Das Verträglichkeitsgutachten vom Dezember 2007 baut auf den im Planungsverfahren seit 1998 erstellten, jeweils auf erneuten Gebietsbegehungen beruhenden diversen Naturschutzsachverständigengutachten auf, die vorhandene Erkenntnisse und Fachliteratur einbeziehen, und prüft auf dieser Grundlage die Verträglichkeit des Vorhabens mit den für das FFH-Gebiet geltenden Erhaltungszielen (vgl. S. 4, 10 ff. des Gutachtens). Dieses auf Erkundungen vor Ort sowie auf Erkenntnisse und Fachliteratur gestützte Vorgehen unterliegt weder grundsätzlich (vgl. BVerwG, Urteil vom 9.7.2008 , a.a.O. und juris, Rn. 59 ff.) noch im vorliegenden Fall einer Beanstandung.

================================

Aufgabenstellung
1) Seit welchem Jahr wurden laut Textauszug im Planungsverfahren Naturschutzsachverständigengutachten erstellt?
2) Schreiben Sie aus dem Textauszug die Passage ab, die mit „Das Verträglichkeitsgutachten vom“ beginnt und mit „Fall einer Beanstandung.“ endet.
Die Datensätze haben mit dem Textauszug nichts zu tun.

Bereitgestellte Datensätze

================================

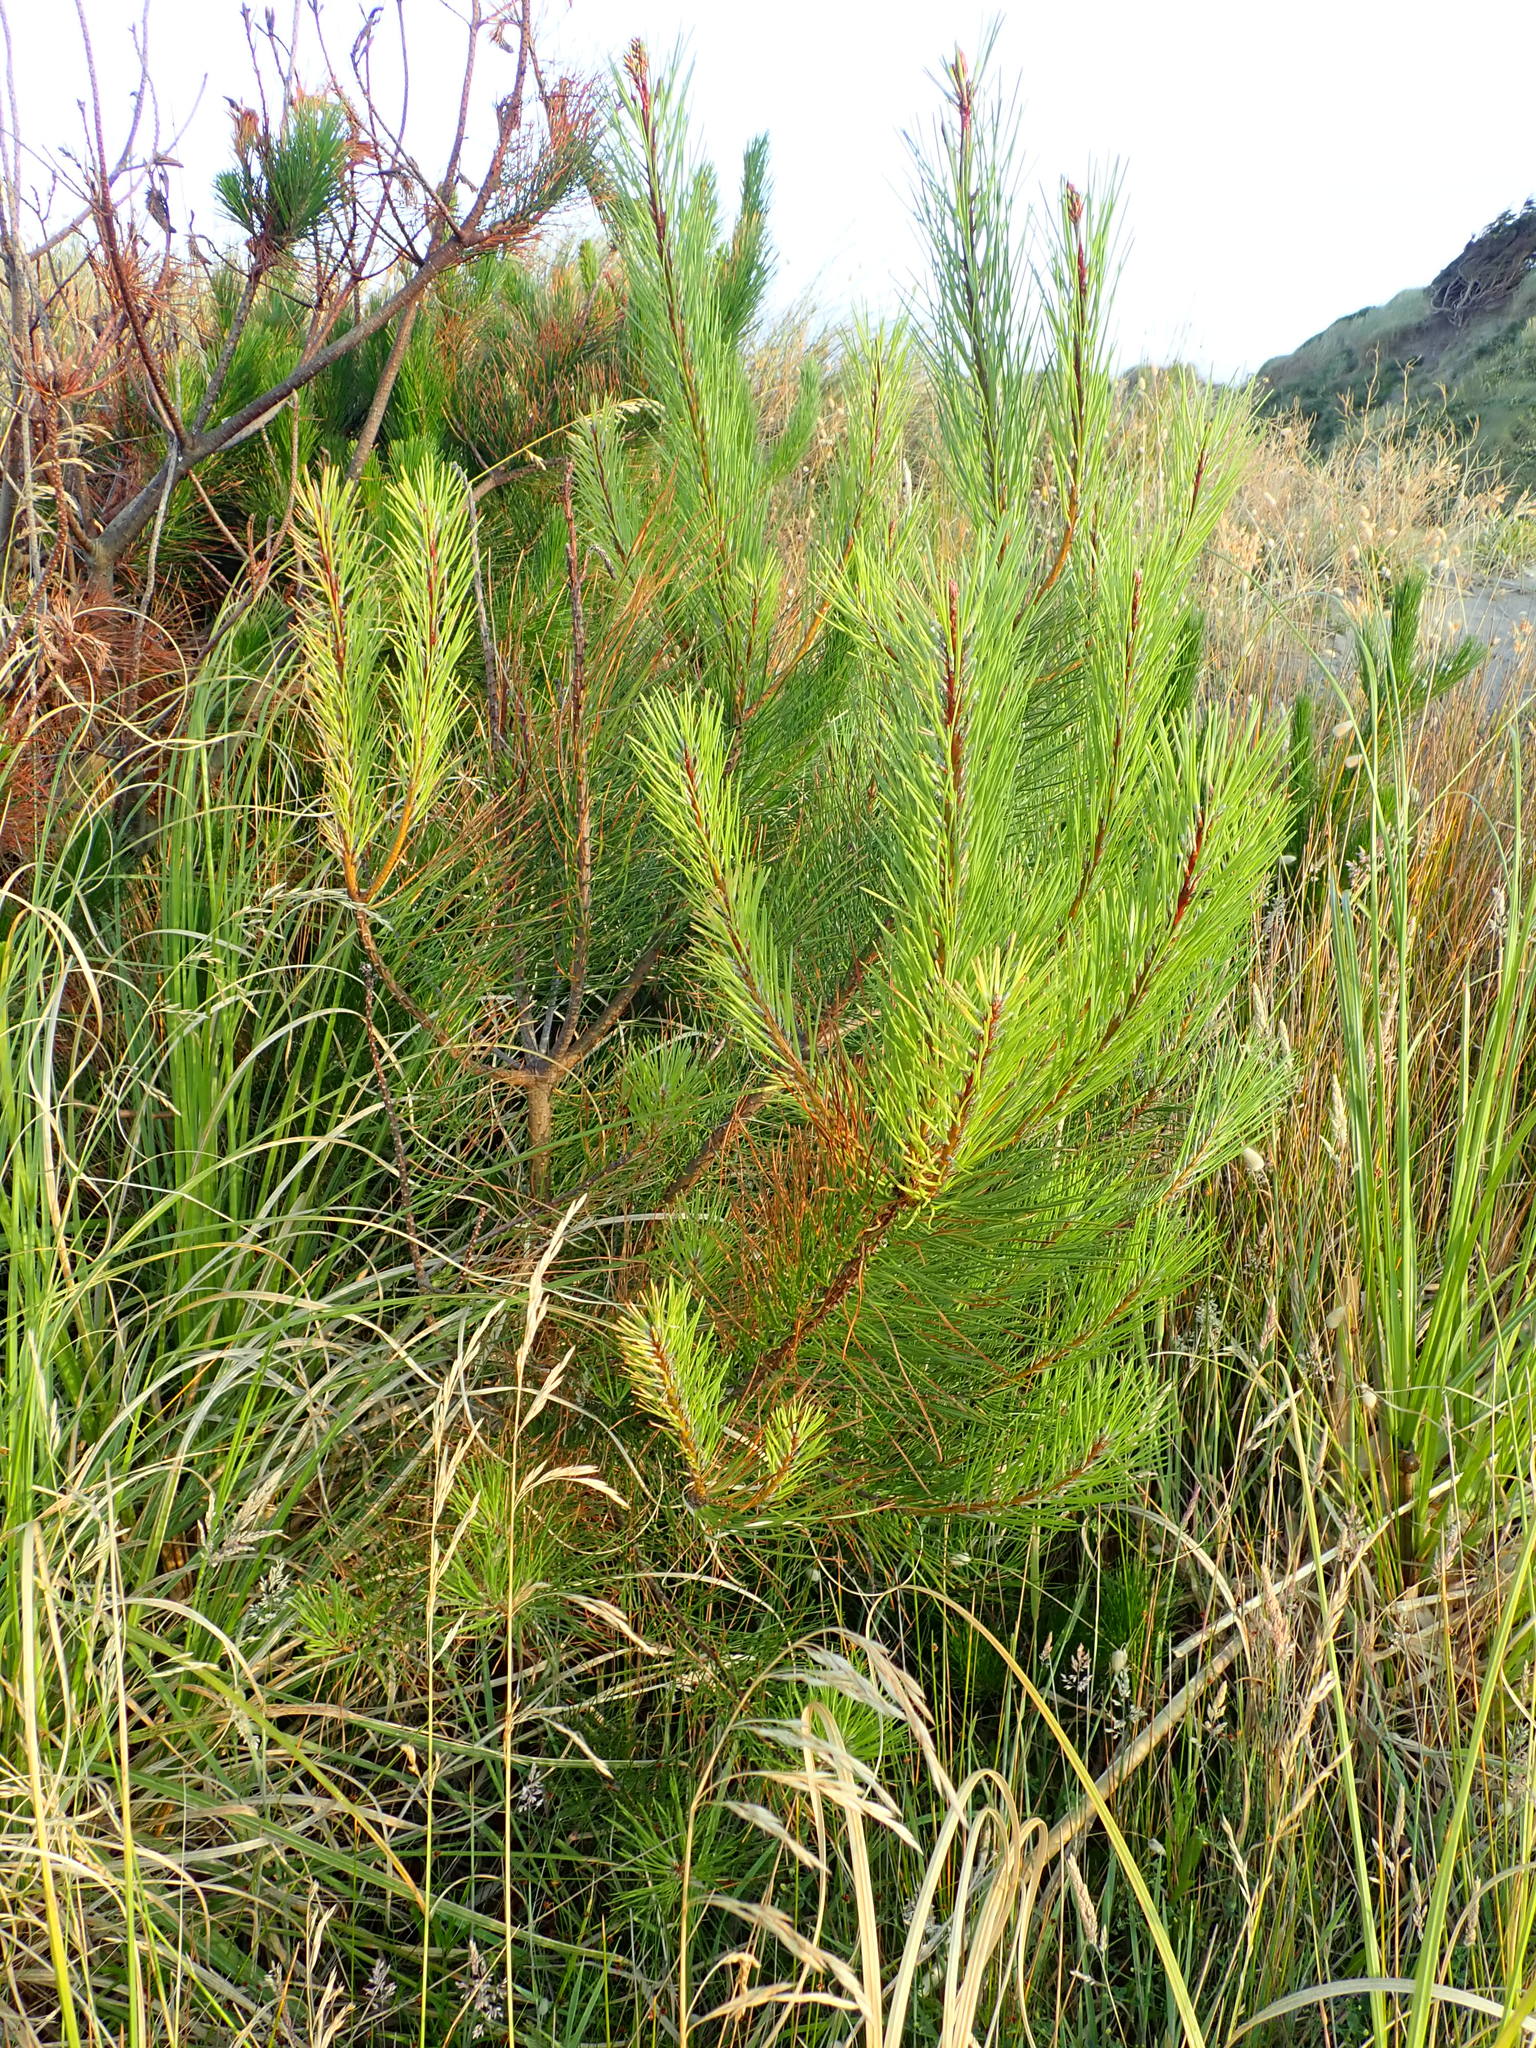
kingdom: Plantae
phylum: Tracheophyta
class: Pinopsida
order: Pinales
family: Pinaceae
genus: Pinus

================================

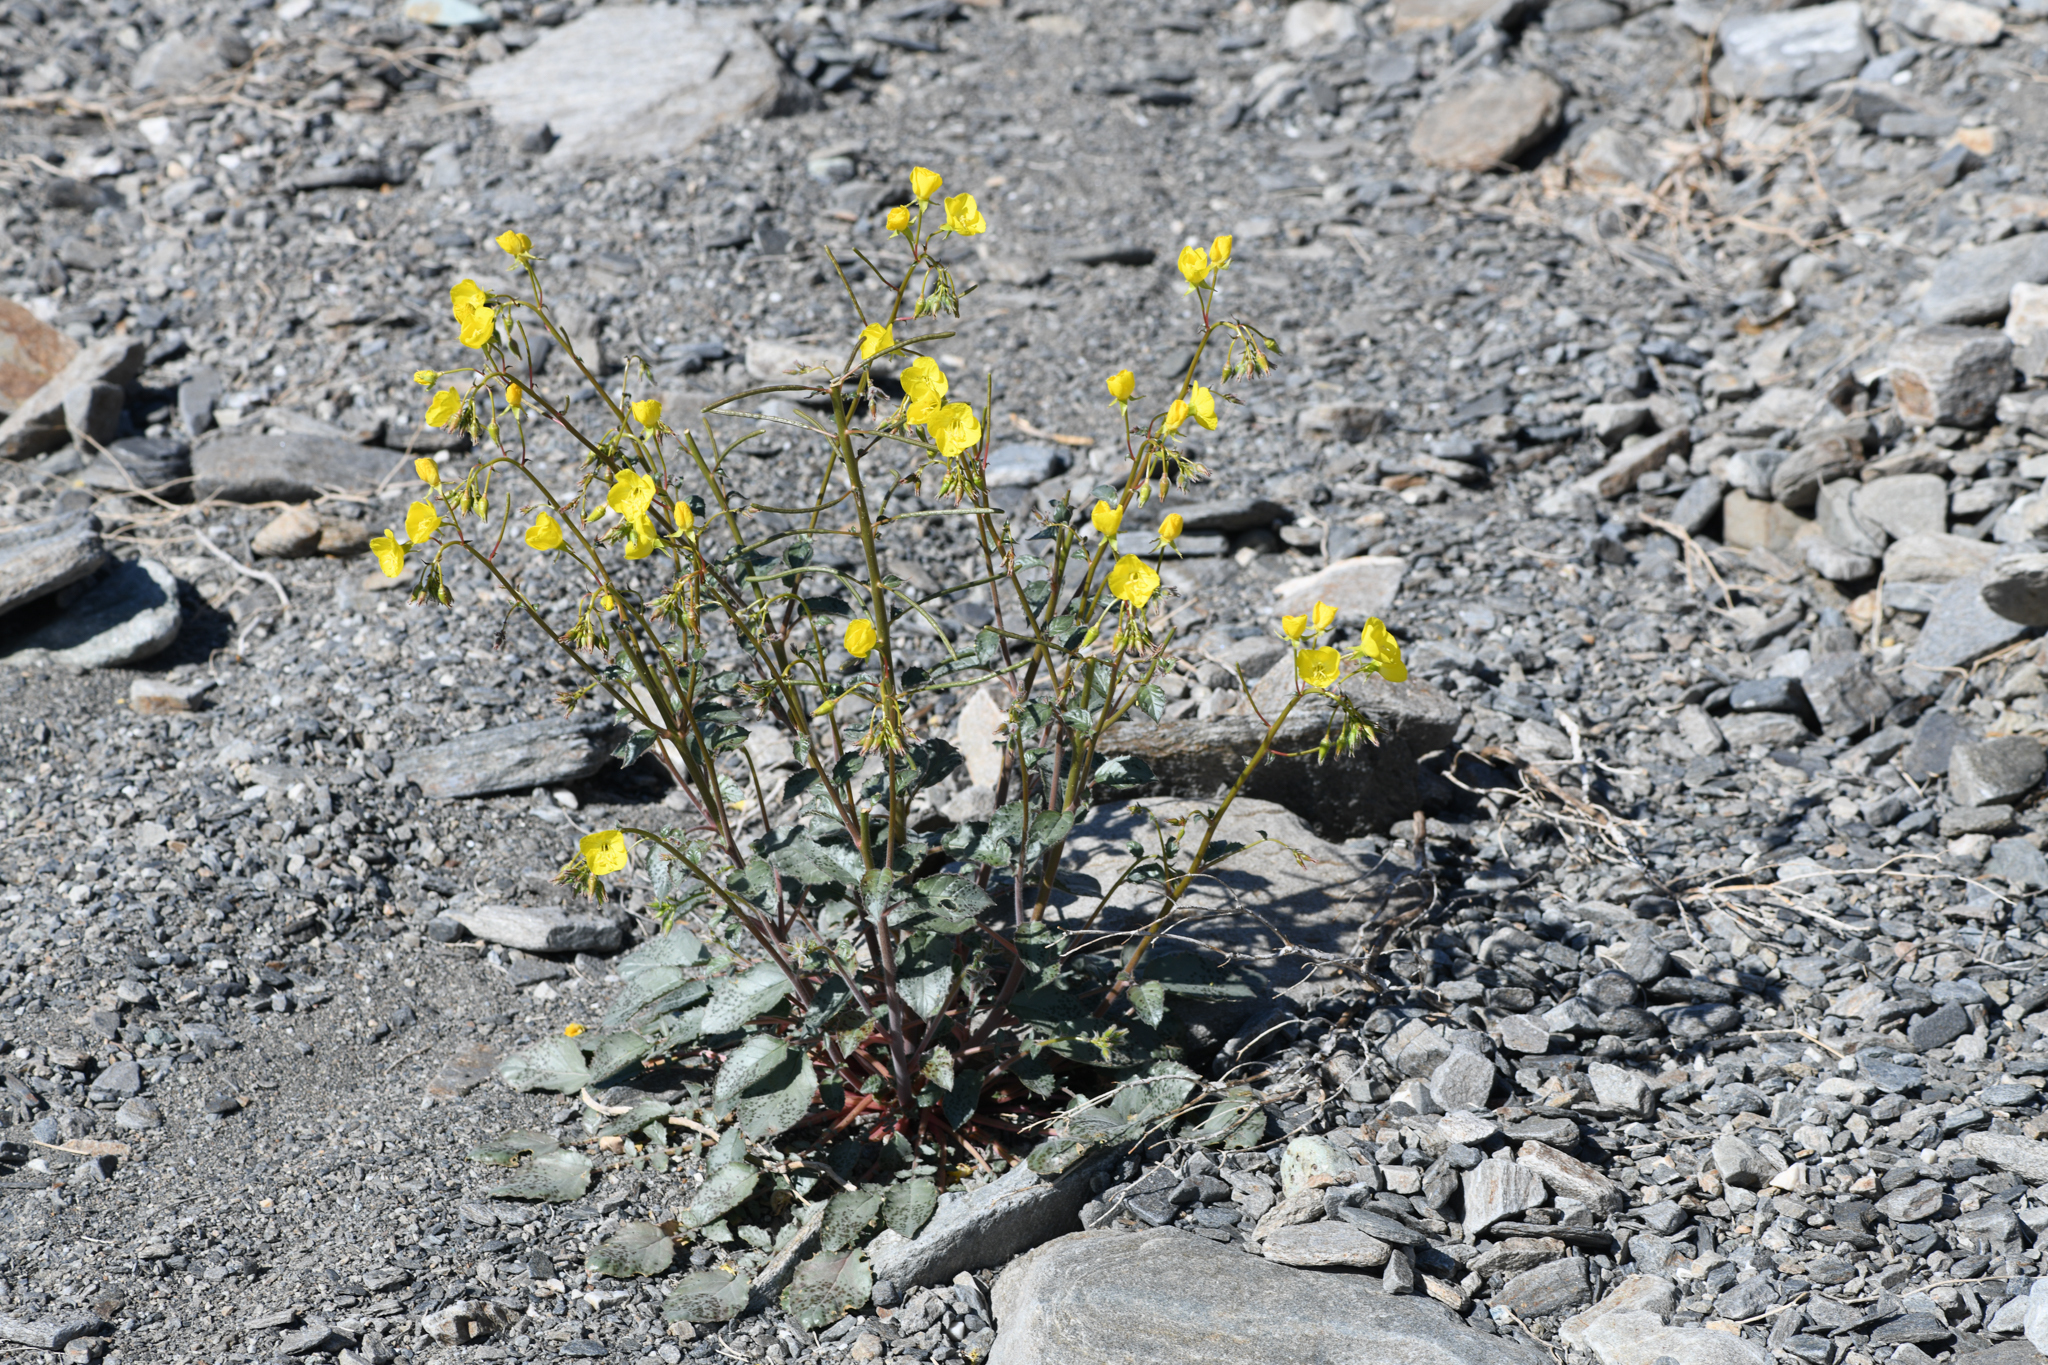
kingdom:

================================

Lösungen
1) Seit 1998.

2)
Das Verträglichkeitsgutachten vom Dezember 2007 baut auf den im Planungsverfahren seit 1998 erstellten, jeweils auf erneuten Gebietsbegehungen beruhenden diversen Naturschutzsachverständigengutachten auf, die vorhandene Erkenntnisse und Fachliteratur einbeziehen, und prüft auf dieser Grundlage die Verträglichkeit des Vorhabens mit den für das FFH-Gebiet geltenden Erhaltungszielen (vgl. S. 4, 10 ff. des Gutachtens). Dieses auf Erkundungen vor Ort sowie auf Erkenntnisse und Fachliteratur gestützte Vorgehen unterliegt weder grundsätzlich (vgl. BVerwG, Urteil vom 9.7.2008 , a.a.O. und juris, Rn. 59 ff.) noch im vorliegenden Fall einer Beanstandung.